Thanks for the feedback. I stopped by Grainger. He found this Titan XL335 for $586. He could not find the titan 440. I had to leave before he could check on the Graco 395 you suggested. I'll go back.


----------



## Caslon (Dec 15, 2007)

My recommendation would be to purchase a lo-boy type airless. Why? Most lower costing airless sprayers have a 50 ft. hose limit. Believe me, you'll be needing to move that airless unit around to reach all places. A high-boy is just too cumbersome to do that easily, especially on properties where the terrain is uneven or the access is tight. Try having to lug and maneuver a tall-boy sprayer around those type circumstances. It can get ridiculous trying to do so with the 5 gallon bucket of paint under it. With a lo-boy sprayer, I can drag both the bucket and airless at the same time. Try doing that with a high-boy sprayer on uneven or tight access terrain. Additionally, it's much easier to load and unload a lo-boy airless into the truck bed. If you want to buy a hi-boy airless, get one that allows for a 100 ft. hose, at a higher price tho.


----------



## Sleepinggiant (Jan 10, 2017)

Just saw this on CL. Could this be worth it? Anything specific I should ask? 
https://boston.craigslist.org/gbs/tls/5962884309.html


----------



## Caslon (Dec 15, 2007)

Sleepinggiant said:


> Just saw this on CL. Could this be worth it? Anything specific I should ask?
> https://boston.craigslist.org/gbs/tls/5962884309.html


The owner didn't specify if the packings have been replaced. That'll cost you an additional $150.00+ to have it done. 

Still thinking hi-boy?


----------



## Sleepinggiant (Jan 10, 2017)

Caslon said:


> The owner didn't specify if the packings have been replaced. That'll cost you an additional $150.00+ to have it done.
> 
> Still thinking hi-boy?


I think your suggestion of the low profile sprayer is on the money for a new one. If I found a good used one I probably would get it even if it was a hi-boy. I talked to the guy selling the Titan 1140. He said he bought it 10 years ago from a friend. He said he's not a pro painter just bought it to paint his house and do some jobs. He lives one town over from me. I didn't ask him if he did any repairs to it. My guess is he did not. he wants $350 for it. he said it works fine and we can fire it up if I want.


----------



## hdavis (Feb 14, 2012)

Sleepinggiant said:


> Thanks for the feedback. I stopped by Grainger. He found this Titan XL335 for $586. He could not find the titan 440. I had to leave before he could check on the Graco 395 you suggested.
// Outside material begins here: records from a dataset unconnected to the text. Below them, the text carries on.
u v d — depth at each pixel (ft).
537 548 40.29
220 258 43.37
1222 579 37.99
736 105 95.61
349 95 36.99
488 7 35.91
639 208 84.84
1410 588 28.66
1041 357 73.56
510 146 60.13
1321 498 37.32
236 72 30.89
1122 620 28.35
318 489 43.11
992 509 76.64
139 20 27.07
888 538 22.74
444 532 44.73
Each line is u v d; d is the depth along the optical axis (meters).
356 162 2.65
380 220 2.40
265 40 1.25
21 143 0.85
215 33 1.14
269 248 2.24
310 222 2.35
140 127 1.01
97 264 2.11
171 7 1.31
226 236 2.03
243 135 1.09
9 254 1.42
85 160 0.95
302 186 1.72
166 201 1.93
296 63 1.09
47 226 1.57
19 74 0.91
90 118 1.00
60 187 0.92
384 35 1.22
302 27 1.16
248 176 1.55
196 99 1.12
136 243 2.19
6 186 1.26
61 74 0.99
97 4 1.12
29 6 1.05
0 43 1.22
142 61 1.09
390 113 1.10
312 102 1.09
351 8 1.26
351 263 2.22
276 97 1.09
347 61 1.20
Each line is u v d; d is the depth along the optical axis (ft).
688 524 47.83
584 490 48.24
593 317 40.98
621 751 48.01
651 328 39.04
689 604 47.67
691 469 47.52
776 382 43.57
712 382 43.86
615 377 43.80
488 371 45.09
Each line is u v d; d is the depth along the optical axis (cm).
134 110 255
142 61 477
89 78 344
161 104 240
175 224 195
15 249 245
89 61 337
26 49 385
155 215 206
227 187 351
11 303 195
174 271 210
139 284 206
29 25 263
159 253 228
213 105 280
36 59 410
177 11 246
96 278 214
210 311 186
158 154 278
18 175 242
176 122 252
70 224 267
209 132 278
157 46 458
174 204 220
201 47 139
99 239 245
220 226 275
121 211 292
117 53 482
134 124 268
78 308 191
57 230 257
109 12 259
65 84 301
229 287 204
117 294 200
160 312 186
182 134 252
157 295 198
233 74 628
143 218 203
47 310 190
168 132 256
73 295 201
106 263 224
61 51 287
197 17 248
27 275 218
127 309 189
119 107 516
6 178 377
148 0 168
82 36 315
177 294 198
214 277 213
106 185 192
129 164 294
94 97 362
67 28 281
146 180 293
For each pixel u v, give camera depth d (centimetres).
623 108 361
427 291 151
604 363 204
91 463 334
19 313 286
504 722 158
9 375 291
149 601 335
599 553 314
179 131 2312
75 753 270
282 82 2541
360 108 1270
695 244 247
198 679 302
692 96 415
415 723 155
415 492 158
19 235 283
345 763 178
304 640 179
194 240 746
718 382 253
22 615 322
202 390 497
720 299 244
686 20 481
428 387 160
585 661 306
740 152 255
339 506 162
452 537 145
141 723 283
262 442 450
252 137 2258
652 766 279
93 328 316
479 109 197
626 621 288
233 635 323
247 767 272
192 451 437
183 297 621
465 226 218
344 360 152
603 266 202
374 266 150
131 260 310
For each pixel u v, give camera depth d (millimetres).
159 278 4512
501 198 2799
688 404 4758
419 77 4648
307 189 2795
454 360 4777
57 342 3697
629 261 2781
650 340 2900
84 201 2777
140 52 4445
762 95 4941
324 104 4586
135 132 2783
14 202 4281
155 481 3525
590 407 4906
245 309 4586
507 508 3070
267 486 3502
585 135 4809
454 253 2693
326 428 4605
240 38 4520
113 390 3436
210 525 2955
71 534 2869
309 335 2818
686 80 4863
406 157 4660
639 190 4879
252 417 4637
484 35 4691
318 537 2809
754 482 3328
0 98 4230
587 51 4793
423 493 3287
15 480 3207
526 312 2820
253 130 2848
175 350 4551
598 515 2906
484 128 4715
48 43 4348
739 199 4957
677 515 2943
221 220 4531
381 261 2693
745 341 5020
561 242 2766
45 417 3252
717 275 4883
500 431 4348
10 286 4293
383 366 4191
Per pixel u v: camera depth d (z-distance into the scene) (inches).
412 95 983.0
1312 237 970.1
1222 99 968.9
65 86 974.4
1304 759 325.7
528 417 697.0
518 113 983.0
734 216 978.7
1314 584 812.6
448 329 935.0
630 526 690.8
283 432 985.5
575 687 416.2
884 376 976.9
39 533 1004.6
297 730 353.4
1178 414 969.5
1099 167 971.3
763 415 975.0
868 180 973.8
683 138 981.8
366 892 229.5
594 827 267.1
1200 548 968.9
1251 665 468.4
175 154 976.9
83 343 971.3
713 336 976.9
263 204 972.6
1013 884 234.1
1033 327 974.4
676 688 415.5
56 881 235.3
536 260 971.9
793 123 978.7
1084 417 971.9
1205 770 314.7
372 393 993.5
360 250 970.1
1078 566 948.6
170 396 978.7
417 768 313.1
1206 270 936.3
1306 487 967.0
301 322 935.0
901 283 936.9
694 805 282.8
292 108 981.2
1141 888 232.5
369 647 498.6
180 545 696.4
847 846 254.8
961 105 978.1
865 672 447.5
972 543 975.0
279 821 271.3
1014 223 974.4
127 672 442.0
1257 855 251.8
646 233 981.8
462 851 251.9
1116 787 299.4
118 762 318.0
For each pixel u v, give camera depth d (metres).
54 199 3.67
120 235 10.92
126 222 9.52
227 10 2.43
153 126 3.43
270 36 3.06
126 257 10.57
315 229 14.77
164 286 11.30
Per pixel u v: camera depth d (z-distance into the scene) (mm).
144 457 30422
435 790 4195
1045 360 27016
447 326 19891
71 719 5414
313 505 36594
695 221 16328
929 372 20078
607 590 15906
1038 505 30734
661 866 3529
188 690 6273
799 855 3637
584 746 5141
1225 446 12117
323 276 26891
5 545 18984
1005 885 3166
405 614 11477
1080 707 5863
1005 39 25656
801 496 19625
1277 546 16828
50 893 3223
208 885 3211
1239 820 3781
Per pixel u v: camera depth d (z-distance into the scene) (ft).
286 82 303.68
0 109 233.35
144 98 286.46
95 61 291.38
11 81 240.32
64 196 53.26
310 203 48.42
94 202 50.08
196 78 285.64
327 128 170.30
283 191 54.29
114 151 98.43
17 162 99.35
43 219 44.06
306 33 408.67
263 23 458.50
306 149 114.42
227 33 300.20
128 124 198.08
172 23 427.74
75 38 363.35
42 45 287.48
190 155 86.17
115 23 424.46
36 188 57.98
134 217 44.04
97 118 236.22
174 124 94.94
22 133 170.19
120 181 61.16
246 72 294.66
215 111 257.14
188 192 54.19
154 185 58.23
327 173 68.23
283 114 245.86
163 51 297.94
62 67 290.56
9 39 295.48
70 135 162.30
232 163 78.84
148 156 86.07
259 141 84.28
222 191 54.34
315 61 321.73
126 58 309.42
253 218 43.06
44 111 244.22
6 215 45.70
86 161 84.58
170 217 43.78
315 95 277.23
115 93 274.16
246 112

I'll go back.


Check the manual - I think that one has an auto priming valve. Titan auto priming valves are a pain to keep clean, and if you don't keep it clean, it's send the valve out for a rebuild.

Plus, I agree with Caslon, get a lo boy.


----------



## Caslon (Dec 15, 2007)

Sleepinggiant said:


> I think your suggestion of the low profile sprayer is on the money for a new one. If I found a good used one I probably would get it even if it was a hi-boy. I talked to the guy selling the Titan 1140. He said he bought it 10 years ago from a friend. He said he's not a pro painter just bought it to paint his house and do some jobs. He lives one town over from me. I didn't ask him if he did any repairs to it. My guess is he did not. he wants $350 for it. he said it works fine and we can fire it up if I want.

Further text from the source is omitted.